Useful commands for development

Command Description
npm run build Manually rebuilds the main, preload, and renderer builds.
npm run compile Compiles the app for your current operating system.
npm run watch Runs the development rig and rebuilds the renderer on change.

Optional quality of life tools

If you're using VSCode as your IDE, the following extensions may help improve your experience working in this repository.

How to debug and test your changes

When using the development environment, there are three packages to adjust:

  • main sets up the application, creates the web view, and loads the web app.
  • preload acts as an intermediary between main and renderer, as it sets up prequisites and carefully exposes data, functions, and variables.
  • renderer is the web application where you'll likely be spending most of your time adjusting the user interface.

Things to consider

  • When making adjustments to main and preload, you'll need to restart your npm run watch process as it does not monitor for changes and rebuild for these packages as it does for renderer.

How to submit a pull request

Now that you've made and tested your changes, it's time to submit your code as a pull request.
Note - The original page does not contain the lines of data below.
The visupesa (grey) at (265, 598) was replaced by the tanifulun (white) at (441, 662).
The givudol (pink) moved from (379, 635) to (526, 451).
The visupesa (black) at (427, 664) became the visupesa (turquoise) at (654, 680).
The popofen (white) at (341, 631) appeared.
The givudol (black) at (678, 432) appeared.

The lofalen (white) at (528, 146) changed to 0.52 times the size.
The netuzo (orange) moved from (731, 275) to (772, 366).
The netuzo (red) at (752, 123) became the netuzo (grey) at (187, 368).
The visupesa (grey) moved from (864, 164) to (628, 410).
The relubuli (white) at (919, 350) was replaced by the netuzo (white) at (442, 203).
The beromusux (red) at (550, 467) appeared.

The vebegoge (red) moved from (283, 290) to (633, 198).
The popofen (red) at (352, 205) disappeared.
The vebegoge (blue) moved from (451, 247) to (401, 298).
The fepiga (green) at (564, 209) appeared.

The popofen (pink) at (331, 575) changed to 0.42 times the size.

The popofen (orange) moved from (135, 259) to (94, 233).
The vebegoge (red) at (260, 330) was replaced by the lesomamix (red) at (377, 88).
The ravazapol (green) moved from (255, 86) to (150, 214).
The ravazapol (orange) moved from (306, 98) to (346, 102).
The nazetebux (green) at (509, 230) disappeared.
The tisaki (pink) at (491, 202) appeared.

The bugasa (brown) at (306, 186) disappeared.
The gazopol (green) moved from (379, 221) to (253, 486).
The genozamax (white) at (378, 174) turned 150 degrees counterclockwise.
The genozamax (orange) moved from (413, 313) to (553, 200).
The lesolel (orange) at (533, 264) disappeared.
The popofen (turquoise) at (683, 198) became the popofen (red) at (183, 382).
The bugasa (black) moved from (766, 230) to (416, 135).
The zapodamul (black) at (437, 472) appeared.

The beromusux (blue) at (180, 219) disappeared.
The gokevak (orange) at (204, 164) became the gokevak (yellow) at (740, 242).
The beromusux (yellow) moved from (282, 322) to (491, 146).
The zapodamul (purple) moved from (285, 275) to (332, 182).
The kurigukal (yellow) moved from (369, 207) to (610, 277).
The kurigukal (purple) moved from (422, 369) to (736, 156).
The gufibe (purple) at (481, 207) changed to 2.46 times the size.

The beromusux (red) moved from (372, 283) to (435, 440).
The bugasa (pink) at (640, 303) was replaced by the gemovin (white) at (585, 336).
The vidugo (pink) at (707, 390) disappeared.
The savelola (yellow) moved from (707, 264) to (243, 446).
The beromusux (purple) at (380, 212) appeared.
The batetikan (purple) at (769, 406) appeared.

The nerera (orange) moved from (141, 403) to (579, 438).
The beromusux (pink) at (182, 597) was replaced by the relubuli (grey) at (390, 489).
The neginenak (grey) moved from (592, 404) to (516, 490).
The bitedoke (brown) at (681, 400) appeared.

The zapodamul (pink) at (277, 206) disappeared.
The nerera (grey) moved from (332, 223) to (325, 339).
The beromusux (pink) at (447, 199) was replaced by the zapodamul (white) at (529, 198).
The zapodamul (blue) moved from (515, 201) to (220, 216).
It is recommended that you make a new branch for each atomic change that you wish to request, as smaller, more focused pull requests are more likely to be approved and merged quickly.

  1. Push your branch to your remote fork
  2. Create a pull request into main from your fork's branch
  3. If applicable, make sure any build steps against your branch complete without errors

Your PR will be reviewed and considered on a first come, first serve basis. Thank you for taking time to help improve our tool!